Desperate Measures for Desperate Times

The boobs running the New York Times into the ground are flailing about, trying to come up with new ways to make some money on an enterprise that is rapidly approaching bankruptcy.

Among the ideas are a tiered pricing scheme that is sure to backfire, much like the Times Select fiasco that drove away countless readers.

Consider this latest maneuver merely rearranging the deck chairs on the Titanic.
Desperate to cover $3.1 billion in liabilities and plunging income, The New York Times might use a bailout trick that's worked wonders for other worthy causes -- pledge cash and get a tote bag.

Or a ball cap, T-shirt or even an exclusive sit-down at one of the paper's hallowed Page One editorial meetings where history is made.
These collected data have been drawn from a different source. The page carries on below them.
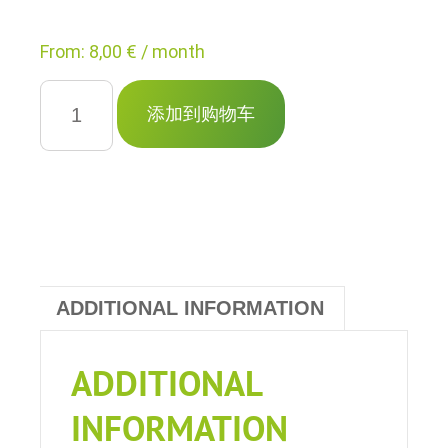
From:
8,00
€
/ month
博
客
添加到购物车
信
息
网
站
quantity
ADDITIONAL INFORMATION
ADDITIONAL
INFORMATION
Executives at the company have been outlining the pledge strategy to employees as part of their latest rescue effort.

It involves leveraging the Times' online content, currently free to all, through various payment schemes.

The pledge plan would use a "membership" system, inviting users to sign up for various payment levels, according to a presentation by Executive Editor Bill Keller, which was disclosed by the Observer yesterday.

To soften the company's online mercenary appeals to the millions of users who use its site for free, the membership model would appeal to exclusivity by allowing users to buy into the "New York Times community," entitling them to exclusive content and behind-the-scenes events, Keller told staff.

No mention was made of whether "members" would have exclusive use of the Times auditorium or its cafeteria catering setup.
They should probably offer discounted psychoanalysis for new subscribers.

Whatever they do, you know they're praying for a government bailout, and hoping it comes fast.
The Times said in its latest quarterly filing that it faces current and long-term debt -- including pension and lease payments due -- totaling more than $3.1 billion.

Scott Heekin-Canedy, the Times' general manager, told staffers the company expects another weak quarter similar to the first-quarter's dismal $74.5 million loss.